# AIM OF THE TASK
Format the part of the records that opens with the line containing "Altrincham vs Oldham" and closes with the line containing "12:30 PM -- halfway" as a two-column CSV headed ask and response, with one row for each ask and its answer. Put every value in its own quoted field, and turn any line breaks into spaces.

# Recorded data
-.-.-

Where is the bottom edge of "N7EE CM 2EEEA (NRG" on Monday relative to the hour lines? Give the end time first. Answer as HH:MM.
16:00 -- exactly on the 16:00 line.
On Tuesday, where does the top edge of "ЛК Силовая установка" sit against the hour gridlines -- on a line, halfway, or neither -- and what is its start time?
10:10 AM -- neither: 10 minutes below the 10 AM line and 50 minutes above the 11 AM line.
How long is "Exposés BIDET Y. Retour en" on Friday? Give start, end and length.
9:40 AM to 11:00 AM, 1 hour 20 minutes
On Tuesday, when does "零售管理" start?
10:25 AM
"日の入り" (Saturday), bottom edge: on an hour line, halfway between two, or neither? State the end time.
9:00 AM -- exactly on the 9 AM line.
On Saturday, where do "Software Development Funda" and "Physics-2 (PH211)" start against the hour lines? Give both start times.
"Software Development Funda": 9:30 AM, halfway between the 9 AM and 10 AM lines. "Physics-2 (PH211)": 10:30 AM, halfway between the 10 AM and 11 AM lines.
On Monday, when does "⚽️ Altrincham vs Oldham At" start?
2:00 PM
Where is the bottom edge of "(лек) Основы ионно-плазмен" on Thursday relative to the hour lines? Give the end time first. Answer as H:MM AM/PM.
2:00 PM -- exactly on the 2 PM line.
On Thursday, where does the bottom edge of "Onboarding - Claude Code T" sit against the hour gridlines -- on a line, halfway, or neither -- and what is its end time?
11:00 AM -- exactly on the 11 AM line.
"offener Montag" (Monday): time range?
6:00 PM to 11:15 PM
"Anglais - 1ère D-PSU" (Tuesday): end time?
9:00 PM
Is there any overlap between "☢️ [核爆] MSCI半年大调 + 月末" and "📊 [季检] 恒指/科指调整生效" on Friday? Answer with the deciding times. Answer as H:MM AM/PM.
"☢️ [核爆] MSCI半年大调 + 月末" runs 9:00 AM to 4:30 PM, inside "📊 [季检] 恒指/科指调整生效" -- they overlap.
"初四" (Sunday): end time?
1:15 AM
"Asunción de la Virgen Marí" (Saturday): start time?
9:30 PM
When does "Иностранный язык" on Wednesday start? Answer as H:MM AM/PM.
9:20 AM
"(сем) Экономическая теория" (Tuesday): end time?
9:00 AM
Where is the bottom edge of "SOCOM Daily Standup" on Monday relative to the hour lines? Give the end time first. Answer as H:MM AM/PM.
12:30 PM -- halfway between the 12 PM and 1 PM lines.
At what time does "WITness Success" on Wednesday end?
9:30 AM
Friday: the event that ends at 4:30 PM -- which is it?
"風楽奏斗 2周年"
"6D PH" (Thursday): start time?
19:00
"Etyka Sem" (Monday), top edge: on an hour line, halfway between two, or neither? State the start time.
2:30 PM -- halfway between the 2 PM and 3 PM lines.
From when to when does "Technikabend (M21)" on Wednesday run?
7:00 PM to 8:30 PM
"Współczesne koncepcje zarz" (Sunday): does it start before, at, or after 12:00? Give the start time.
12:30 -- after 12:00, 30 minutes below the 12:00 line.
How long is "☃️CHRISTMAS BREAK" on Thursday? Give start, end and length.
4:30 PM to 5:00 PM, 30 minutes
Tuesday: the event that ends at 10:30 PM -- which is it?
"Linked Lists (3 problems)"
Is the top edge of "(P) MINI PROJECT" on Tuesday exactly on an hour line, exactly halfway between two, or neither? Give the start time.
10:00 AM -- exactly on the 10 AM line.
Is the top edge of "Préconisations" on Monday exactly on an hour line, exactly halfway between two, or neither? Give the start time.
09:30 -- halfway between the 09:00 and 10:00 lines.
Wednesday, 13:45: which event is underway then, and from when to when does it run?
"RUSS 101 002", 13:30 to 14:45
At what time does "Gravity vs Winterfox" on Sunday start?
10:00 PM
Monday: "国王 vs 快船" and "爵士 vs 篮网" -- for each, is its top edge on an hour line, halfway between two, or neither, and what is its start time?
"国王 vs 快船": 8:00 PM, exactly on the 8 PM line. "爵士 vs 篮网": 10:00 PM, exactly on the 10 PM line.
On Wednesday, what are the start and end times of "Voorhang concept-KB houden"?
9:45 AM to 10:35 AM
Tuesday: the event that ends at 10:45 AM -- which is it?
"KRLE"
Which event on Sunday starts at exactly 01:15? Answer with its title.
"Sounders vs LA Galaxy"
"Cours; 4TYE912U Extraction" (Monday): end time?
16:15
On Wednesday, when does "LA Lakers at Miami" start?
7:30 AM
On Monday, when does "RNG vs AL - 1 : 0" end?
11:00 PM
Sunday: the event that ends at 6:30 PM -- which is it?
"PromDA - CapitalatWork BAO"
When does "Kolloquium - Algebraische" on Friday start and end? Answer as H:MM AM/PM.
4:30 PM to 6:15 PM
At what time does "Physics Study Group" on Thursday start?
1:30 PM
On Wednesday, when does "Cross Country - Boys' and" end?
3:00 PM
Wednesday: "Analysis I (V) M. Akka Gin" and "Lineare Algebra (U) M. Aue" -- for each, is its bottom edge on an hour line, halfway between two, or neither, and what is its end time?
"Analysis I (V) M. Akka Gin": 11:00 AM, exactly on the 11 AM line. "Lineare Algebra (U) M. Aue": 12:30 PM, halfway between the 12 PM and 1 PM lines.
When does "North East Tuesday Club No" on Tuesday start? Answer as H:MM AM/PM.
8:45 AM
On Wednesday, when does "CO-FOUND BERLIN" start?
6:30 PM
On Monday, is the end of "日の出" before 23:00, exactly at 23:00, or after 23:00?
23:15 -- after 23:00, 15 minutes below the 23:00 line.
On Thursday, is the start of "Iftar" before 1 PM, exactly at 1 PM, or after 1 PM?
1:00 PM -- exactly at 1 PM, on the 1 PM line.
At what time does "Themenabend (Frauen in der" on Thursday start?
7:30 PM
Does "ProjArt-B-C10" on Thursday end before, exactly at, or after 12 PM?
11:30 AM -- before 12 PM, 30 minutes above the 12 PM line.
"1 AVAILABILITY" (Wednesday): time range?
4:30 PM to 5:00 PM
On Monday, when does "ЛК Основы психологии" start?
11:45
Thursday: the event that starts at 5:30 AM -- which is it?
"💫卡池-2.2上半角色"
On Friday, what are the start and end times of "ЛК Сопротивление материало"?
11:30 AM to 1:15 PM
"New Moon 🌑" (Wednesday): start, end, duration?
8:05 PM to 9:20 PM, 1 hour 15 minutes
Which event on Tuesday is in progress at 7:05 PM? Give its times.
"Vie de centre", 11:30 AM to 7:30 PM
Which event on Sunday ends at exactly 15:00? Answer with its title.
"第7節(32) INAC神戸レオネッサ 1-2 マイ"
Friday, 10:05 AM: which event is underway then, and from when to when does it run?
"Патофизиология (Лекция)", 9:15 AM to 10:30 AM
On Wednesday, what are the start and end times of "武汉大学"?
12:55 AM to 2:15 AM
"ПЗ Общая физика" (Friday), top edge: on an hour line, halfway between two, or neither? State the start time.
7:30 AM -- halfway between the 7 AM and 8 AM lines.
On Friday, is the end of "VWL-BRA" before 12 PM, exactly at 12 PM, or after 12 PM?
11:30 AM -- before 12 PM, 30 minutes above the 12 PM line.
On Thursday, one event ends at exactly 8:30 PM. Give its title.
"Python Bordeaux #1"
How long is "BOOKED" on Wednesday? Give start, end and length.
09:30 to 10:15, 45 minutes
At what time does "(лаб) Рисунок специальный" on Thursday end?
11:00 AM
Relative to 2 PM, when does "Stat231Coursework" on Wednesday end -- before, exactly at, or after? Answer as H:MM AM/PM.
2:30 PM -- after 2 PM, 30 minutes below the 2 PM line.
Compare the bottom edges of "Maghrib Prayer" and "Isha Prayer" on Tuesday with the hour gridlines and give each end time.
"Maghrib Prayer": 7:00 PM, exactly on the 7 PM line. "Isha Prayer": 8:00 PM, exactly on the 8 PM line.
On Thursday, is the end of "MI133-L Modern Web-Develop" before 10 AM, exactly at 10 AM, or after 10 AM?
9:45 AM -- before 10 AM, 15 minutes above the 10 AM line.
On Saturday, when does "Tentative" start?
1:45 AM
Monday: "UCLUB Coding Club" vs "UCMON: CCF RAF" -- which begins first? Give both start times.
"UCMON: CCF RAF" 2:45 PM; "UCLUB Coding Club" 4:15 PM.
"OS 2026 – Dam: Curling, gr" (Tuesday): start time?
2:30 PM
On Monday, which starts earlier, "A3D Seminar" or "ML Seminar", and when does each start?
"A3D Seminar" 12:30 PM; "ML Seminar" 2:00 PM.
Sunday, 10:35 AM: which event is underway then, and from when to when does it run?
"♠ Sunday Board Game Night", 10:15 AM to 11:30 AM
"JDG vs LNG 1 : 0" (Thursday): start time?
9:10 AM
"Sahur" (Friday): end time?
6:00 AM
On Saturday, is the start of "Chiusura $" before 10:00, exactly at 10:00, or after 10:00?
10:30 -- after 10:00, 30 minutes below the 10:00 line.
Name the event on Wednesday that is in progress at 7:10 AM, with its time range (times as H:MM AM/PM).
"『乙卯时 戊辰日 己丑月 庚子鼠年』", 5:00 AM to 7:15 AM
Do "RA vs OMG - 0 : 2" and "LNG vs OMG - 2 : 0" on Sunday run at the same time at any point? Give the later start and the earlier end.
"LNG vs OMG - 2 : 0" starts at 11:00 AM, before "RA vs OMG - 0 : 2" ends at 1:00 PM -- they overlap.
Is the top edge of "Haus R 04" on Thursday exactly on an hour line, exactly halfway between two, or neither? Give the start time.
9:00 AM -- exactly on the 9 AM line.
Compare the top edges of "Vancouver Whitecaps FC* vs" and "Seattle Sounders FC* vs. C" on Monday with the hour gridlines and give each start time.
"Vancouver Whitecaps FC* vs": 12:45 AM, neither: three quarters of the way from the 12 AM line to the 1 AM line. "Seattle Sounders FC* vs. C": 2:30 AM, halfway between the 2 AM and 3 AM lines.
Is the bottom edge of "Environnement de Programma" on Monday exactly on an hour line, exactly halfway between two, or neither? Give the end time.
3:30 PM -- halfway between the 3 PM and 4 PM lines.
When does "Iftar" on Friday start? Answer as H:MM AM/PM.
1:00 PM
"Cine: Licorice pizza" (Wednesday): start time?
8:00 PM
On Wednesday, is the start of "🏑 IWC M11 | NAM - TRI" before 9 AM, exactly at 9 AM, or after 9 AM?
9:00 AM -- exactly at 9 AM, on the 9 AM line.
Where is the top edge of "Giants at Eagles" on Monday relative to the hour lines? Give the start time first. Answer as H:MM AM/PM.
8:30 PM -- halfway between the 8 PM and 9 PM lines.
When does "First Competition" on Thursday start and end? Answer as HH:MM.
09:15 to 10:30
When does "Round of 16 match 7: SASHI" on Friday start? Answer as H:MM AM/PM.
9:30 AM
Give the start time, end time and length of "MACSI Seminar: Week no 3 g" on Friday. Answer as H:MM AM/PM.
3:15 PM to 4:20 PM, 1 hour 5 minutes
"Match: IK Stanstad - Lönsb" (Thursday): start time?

-.-.-

# ANSWER TO THE EXERCISE
ask,response
"On Monday, when does ""⚽️ Altrincham vs Oldham At"" start?","2:00 PM"
"Where is the bottom edge of ""(лек) Основы ионно-плазмен"" on Thursday relative to the hour lines? Give the end time first. Answer as H:MM AM/PM.","2:00 PM -- exactly on the 2 PM line."
"On Thursday, where does the bottom edge of ""Onboarding - Claude Code T"" sit against the hour gridlines -- on a line, halfway, or neither -- and what is its end time?","11:00 AM -- exactly on the 11 AM line."
"""offener Montag"" (Monday): time range?","6:00 PM to 11:15 PM"
"""Anglais - 1ère D-PSU"" (Tuesday): end time?","9:00 PM"
"Is there any overlap between ""☢️ [核爆] MSCI半年大调 + 月末"" and ""📊 [季检] 恒指/科指调整生效"" on Friday? Answer with the deciding times. Answer as H:MM AM/PM.","""☢️ [核爆] MSCI半年大调 + 月末"" runs 9:00 AM to 4:30 PM, inside ""📊 [季检] 恒指/科指调整生效"" -- they overlap."
"""初四"" (Sunday): end time?","1:15 AM"
"""Asunción de la Virgen Marí"" (Saturday): start time?","9:30 PM"
"When does ""Иностранный язык"" on Wednesday start? Answer as H:MM AM/PM.","9:20 AM"
"""(сем) Экономическая теория"" (Tuesday): end time?","9:00 AM"
"Where is the bottom edge of ""SOCOM Daily Standup"" on Monday relative to the hour lines? Give the end time first. Answer as H:MM AM/PM.","12:30 PM -- halfway between the 12 PM and 1 PM lines."